● Exercise passage:
________________________________________

Re: [influxdb] Re: Data model and Continuous Query: for 200K devices and 10 metrics each

Sean Beckett Fri, 07 Oct 2016 10:18:37 -0700

On Fri, Oct 7, 2016 at 10:20 AM, <[email protected]> wrote:

> Hi Sean,
>
> Thanks for answering my questions.
> BTW, I am using version 1.0
>
> Regarding Model 2, I also added a tag called deviceGroup, so deviceId
> between 1 and 999 will have deviceGroup='1000', deviceId between 1000 and
> 1999 will have deviceGroup='2000', ...
>
> So I can run queries like this
> select * from "data" where deviceGroup = '???' and SYSTEM_MEMORY > 80
>
>
> Regarding the Continuous Query:
>
> I did a quick test processing all devices 35 times (5 seconds between each
> run in my test). No continuous query created. I tested some queries that I
> might use without problems using deviceGroup tag.
>
> After I executed the following query
> select MEAN(*) from monitorData group by deviceId, *
>
> which is what the Continuous Query will use (I will group by time once it
> is in PROD or have more data in my test), but it never gave me a response
> back.

________________________________________

Skeletal landmark data

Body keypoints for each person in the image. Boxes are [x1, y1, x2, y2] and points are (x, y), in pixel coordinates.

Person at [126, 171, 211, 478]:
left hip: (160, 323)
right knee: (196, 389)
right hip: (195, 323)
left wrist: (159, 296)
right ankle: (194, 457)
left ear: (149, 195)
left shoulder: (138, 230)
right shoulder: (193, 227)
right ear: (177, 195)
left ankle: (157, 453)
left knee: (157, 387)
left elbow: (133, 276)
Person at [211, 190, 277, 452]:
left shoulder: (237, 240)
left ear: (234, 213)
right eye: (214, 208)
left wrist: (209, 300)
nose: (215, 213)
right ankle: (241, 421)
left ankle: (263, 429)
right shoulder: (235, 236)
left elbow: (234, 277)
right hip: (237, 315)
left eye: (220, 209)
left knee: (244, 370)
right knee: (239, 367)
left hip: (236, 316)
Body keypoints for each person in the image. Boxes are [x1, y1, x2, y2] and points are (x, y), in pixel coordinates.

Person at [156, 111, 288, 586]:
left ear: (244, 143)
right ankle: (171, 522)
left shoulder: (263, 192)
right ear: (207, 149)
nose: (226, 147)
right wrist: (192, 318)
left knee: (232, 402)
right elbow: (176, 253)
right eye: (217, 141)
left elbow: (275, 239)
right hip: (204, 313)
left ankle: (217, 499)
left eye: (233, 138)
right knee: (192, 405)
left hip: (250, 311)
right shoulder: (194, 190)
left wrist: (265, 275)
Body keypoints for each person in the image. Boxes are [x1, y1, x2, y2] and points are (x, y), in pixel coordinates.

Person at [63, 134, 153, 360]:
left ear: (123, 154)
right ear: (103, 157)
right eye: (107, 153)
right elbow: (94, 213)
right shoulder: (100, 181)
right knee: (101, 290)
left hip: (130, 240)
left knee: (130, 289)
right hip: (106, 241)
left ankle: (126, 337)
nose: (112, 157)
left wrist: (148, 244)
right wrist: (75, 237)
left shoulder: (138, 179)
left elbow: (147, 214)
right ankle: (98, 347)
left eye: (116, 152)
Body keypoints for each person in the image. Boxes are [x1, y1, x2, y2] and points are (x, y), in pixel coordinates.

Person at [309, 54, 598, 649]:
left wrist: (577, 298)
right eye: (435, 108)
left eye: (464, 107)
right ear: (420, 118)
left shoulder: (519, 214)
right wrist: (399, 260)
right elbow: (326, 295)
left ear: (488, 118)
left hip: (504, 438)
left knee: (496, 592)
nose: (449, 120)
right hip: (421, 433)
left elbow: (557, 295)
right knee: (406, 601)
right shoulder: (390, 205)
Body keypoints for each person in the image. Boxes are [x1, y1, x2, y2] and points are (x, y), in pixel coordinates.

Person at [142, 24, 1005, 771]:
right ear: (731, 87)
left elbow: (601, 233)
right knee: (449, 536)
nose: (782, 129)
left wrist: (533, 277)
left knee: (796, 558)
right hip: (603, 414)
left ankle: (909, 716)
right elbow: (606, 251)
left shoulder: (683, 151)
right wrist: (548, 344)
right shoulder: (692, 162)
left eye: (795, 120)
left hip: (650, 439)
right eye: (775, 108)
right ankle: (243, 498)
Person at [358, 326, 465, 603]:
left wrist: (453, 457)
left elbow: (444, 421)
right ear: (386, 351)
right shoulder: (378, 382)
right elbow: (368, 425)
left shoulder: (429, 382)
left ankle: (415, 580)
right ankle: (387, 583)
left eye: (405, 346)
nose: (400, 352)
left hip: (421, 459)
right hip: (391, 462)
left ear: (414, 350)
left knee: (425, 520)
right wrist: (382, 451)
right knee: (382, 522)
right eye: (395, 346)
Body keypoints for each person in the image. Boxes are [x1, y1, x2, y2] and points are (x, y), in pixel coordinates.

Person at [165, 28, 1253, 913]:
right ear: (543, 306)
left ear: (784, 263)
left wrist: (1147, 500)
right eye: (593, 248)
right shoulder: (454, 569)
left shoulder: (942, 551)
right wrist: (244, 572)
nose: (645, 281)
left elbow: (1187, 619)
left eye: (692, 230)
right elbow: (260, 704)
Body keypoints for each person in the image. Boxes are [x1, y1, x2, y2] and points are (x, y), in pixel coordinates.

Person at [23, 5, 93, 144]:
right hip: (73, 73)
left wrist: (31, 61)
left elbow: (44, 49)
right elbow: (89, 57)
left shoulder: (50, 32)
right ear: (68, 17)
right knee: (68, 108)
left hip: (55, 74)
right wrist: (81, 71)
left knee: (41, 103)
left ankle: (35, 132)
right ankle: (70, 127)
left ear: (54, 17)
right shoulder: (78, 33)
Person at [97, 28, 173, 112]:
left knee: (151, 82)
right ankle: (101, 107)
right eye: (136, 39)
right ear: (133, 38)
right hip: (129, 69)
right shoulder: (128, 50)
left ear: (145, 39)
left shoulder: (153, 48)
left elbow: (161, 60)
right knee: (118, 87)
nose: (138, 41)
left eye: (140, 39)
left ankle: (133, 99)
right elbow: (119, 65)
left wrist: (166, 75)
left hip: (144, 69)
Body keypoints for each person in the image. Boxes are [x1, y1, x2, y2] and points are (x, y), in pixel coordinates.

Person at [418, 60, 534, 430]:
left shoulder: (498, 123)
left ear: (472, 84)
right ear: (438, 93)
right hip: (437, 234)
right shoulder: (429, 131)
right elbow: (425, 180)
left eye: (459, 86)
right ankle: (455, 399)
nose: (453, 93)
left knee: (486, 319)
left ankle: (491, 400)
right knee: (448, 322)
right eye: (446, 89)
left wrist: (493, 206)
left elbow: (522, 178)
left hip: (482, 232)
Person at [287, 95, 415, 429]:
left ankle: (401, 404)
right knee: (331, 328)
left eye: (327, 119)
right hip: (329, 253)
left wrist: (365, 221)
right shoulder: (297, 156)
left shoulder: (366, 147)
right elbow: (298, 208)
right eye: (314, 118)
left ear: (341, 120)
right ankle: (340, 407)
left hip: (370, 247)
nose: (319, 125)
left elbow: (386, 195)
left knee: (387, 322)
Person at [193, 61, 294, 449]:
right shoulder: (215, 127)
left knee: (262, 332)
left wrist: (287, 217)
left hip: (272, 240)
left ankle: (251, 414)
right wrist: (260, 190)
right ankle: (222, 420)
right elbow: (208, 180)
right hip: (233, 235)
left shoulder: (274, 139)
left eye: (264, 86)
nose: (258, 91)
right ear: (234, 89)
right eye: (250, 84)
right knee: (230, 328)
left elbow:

________________________________________

● Exercises:
[A] Answer these questions about the InfluxDB forum thread:
(i) Which InfluxDB version is the writer using?
(ii) What deviceGroup value do deviceIds between 1000 and 1999 get?
(iii) How many seconds were there between each run in the writer's test?
[B] Write what comes next in the InfluxDB forum thread, picking up after its last sentence.

● Answers by item:
[A]
(i) Version 1.0
(ii) '2000'
(iii) 5 seconds

[B]
>


Meaning the query timed out, the process OOM'd, or the query returned
immediately with no results?

With no time restriction on that query, that might be a lot of points.
That's taking the mean of every field from all time, grouped by every tag.
If there are more than a few hundred thousand points that could be quite
expensive.


> I started processing all devices again (10 more times) and ran the above
> query again, I got the message "Batch could not be sent. Data will be lost"
> in the application that feeds the data points and the query never returned
> results.
>

I don't understand. Did that error come from InfluxDB? Can you share actual
error output rather than descriptions of the output?


>
> I am afraid that the Continuous query won't be able to handle the volume
> of data and make the whole system to slow down to a point that is not
> usable.
>

How many values per second are you writing to the system?
How many series?
What are the machine specs? RAM, CPU, IOPS in particular


>
> In PROD, we want to process all devices every 5 minutes, keep that data
> for a day or two, then have a weekly retention policy with data aggregated
> per hour using the Continuous Query mentioned above.
>

That's the canonical use case for CQs and RPs.


>
> Thanks in advance for your time.
>
> Best regards,
>
>     Carlo
>
>
>
>
>
> On Thursday, September 29, 2016 at 11:18:15 PM UTC-4, Sean Beckett wrote:
> > I would recommend Model 2. Store each metric as a field on the same
> measurement, with a Device ID tag.
> >
> >
> > >                 Issues:
> > >                 - Queries by value are slow (more than a minute).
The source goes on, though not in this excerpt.